Initially, Mr. Adams thought he would need only $8 million and 18 months to get regulatory approval for the long-acting drug. But it ended up taking six years and $82 million.
In 2002, the company got F.D.A. approval for the long-acting drug, now known as Mucinex, and the next year it went public. The initial public offering raised $135 million for the company, and on the first day the shares rose in value by 50 percent.
“What drove me more than any one thing was the fear of failure,” Mr. Adams said. “I knew that if I managed the company well, the financial rewards would be automatic.”

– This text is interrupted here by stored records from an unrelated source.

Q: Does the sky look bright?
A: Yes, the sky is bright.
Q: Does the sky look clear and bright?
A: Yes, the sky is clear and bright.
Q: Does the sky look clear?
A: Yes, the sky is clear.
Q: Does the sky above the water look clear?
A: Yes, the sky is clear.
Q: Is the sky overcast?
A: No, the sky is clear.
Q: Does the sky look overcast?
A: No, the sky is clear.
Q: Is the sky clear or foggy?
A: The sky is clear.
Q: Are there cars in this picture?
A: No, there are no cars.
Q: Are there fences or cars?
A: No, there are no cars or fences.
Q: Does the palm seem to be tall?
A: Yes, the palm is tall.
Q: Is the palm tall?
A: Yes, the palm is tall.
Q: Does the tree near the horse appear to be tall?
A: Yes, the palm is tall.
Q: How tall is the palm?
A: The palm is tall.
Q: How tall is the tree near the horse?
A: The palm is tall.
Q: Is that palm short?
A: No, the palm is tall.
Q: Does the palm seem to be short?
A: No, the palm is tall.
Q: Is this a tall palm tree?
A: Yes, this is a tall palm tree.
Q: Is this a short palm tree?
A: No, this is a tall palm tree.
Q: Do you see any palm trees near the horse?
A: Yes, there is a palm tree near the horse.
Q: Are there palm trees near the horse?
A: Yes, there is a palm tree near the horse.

One thing that surely helped him was essentially buying back the same management team from the old Adams Laboratories. When the new owners, Medeva, decided to move its operations to Rochester, many employees did not want to leave its base at the time, in sunny, warm Fort Worth. The stroke of luck gave Mr. Adams a team that had been successful before and knew how to work together — so successfully that the new company was itself subsequently acquired.
Next to having sufficient financing, Mr. Dyett said, keeping a management team in place increases the chances for a buyback to be successful. When Ms. von Seldeneck bought back her recruiting firm, she benefited from having lost only one critical employee in the acquisition, her chief financial officer. But he returned once Diversified was independent again.
Still, there are downsides even to successful bids to buy back a family business. All the same estate planning and succession issues come right back.
Yet from an estate tax perspective, putting some portion of the firm into a trust for heirs makes sense. Having a definite purchase price establishes a set value for those shares that the Internal Revenue Service will not be able to challenge down the road. The question, though, is how much.